To the extent that the Third Affirmative Defense asserts an equitable subordination counterclaim against the Trustee, the Court already determined that equitable subordination is inapplicable in the Summary Judgment Decision:
[T]he doctrine of equitable subordination cannot apply to the Trustee's cause of action because the Trustee is not a creditor of this estate. Section § 510(c) provides that “after notice and a hearing, the court may—(1) under principles of equitable subordination, subordinate for purposes of distribution all or part of an allowed claim to all or part of another allowed claim or all or part of an allowed interest to all or part of another allowed interest.” 11 U.S.C. § 510. “The purpose of equitable subordination is to undo wrongdoing by an individual creditor in the interests of the other creditors.” Official Comm. of Unsecured Creditors of Applied Theory Corp. v. Halifax Fund, L.P. (In re AppliedTheory Corp.), 345 B.R. 56, 59 (S.D.N.Y.2006). As such, § 510 is inapplicable to the Trustee's turnover claim against Burton. There is also no basis to subordinate the estate's interest in the Apartments under New York law. See Shultis v. Woodstock Land Dev. Assocs., 594 N.Y.S.2d 890, 892, 188 A.D.2d 234 (1993) (A senior mortgagee's priority may be subordinated to a junior mortgagee's interest if the senior mortgagee modified the terms of the note or mortgage without the consent of the junior mortgagee and substantially impaired the junior mortgagee's security interest.); State Factors Corp. v. Sales Factors Corp., 257 A.D. 101, 12 N.Y.S.2d 12 (1939) (a plaintiff's interest in property was superior to a defendant's equitable interest when the plaintiff purchased the property for value and without notice of the defendant's equitable interest).

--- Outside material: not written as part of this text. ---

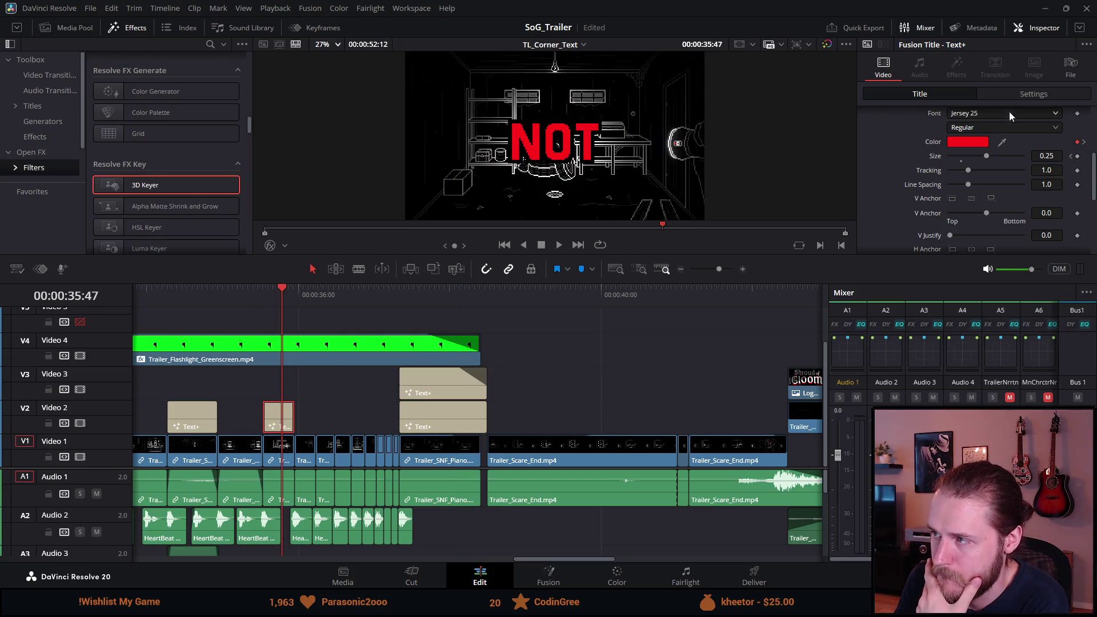
Step: Delete the NOT title's extra colour keyframe, then select the ARE title clip
click(1082, 142)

In re Swift, 496 B.R. at 104–05.
In any event, the Motion to Amend to add the Third Affirmative Defense must be denied, because the motion seeks to add an affirmative defense to a pleading after judgment has been entered. See Rosendale v. Iuliano, 67 Fed.Appx. 10, 14 (2d Cir.2003) (“ ‘Once judgment is entered, the filing of an amended complaint is not permissible until judgment is set aside or vacated pursuant to Fed.R.Civ.P. 59(e) or 60(b).’ ”) (quoting National Petrochemical Co. of Iran v. M/T Stolt Sheaf, 930 F.2d 240, 244 (2d Cir.1991) ) (alterations omitted).
CONCLUSION
For the reasons above, the Burton's Motion to Amend is denied. A separate order shall issue herewith.